Pumpkin Spice Muffins
October 24, 2011 § Leave a comment
I used to hate pumpkin with a passion, the same way I now hate raisins, cooked carrots and orange-chocolate (sorry, I was scrounging for a third hatred). Then one year, I went home for Thanksgiving and spent the first night sitting on the kitchen floor with a blender and my little brother, trying to puree roasted pumpkin for my very first pumpkin pie. I’m still not sure what possessed me to do it, given the icky color of pumpkin pie filling, its oftentimes-nauseating texture and the simple fact that I didn’t like pumpkin. But together, we dutifully made this pumpkin pie and — much to my surprise — I actually liked it, so much that I snuck tiny slivers from the fridge for the rest of the weekend.
From that, the next natural step seemed to be to start craving pumpkin spice lattes come fall. To get excited when seasonal pumpkin pie Clif bars finally hit the stores. To roast pumpkin with nutmeg and browned butter. And to start baking other pumpkin items. Cookies, packed with dried cranberries, white chocolate chips and mini marshmallows, to be devoured on the bus post-race. Fragrant, spicy muffins topped with oat strudel.

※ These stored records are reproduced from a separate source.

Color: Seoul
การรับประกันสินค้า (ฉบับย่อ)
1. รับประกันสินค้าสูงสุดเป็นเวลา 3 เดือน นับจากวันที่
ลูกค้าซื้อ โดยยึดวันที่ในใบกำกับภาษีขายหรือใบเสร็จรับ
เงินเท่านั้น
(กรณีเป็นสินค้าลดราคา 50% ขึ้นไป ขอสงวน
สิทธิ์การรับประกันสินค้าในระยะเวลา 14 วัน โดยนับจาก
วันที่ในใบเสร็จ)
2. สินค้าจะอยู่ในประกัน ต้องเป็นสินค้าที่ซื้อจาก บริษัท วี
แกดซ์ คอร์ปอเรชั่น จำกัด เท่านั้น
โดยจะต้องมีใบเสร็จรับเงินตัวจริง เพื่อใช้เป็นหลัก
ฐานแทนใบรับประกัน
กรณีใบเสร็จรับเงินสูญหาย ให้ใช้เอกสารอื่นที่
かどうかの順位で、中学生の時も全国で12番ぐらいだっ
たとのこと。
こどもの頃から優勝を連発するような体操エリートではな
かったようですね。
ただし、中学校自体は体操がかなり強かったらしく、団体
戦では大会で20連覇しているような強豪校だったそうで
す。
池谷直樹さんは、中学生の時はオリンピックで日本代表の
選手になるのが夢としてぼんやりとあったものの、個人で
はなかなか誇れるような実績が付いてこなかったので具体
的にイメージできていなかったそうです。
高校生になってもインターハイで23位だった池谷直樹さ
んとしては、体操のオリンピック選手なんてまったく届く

Which is exactly what these are —
I spent this past weekend in New York City with my mother. We went to the theatre. We dined at Prune, where we started with fresh radishes spread with sweet butter and roasted eggplant with tangy yogurt and ended with an exquisite bitter chocolate pot de crème and mascarpone ice cream topped with caramel croutons which soaked up the excess, melting cream.
We sat at tables that were too small for all the plates, and slurped spicy noodles at a communal table to the loud din of East Village bar-life and dishes being thrown in for washing in open-floor kitchens. We stumbled upon lunchtime food-truck markets and weekend farmers markets. We sampled various pumpkin treats, and I found most of them to be too dry and lacking a certain pop of flavor. The last evening, we gathered together the ingredients in the hotel room and I made these pumpkin spice muffins, which were everything I had hoped for flavor-wise from the baked goods at the market, and twice as cute.
Pumpkin Spice Muffins
Adapted from Smitten Kitchen, via the American club, in Kohler, Wisconsin via Gourmet Magazine
Among the changes I made to this recipe (like adding a topping! and using brown butter!) was making the batter entirely in the small saucepan. Given the minuscule size of the hotel kitchen and the lack of mixing bowls, this made a lot of sense. That said, even if your kitchen is massive, it’s still one less dirty bowl.
1 1/2 cups all-purpose flour
1 teaspoon baking powder
1 15-ounce can solid-packed pumpkin
1/3 cup butter
2 large eggs
1 teaspoon cinnamon
1/2 teaspoon nutmeg
1 1/4 cups sugar
1/2 teaspoon baking soda
1/2 teaspoon salt
For the topping:
1/2 cup rolled oats
2 tablespoons flour
1/2 teaspoon cinnamon
2 tablespoons vanilla turbinado sugar
1/4 cup white chocolate chips
3 tablespoons butter
Preheat the oven to 350°F.
In a small saucepan brown the butter until it smells nutty and you see flakes of amber at the bottom of the pan. Take the pan off the heat and stir in the sugar, eggs, salt, pumpkin, spices, baking powder and baking soda. I added the eggs last, in order to give the butter a chance to cool down a bit first. Fold the flour into the wet mixture, being careful not to over mix. Spoon the batter into non-stick or greased muffin tins, filling each mold about 2/3 high.
To make the topping, combine the oats, flour and sugar in a small mixing bowl. Crumble the butter in with your hands until you reach an even consistency and the oats start to stick together. Add the white chocolate chips and stir to distribute evenly. Sprinkle the topping on each muffin.
Bake muffins for 25 to 30 minutes or until a knife stuck in the center of one comes out clean.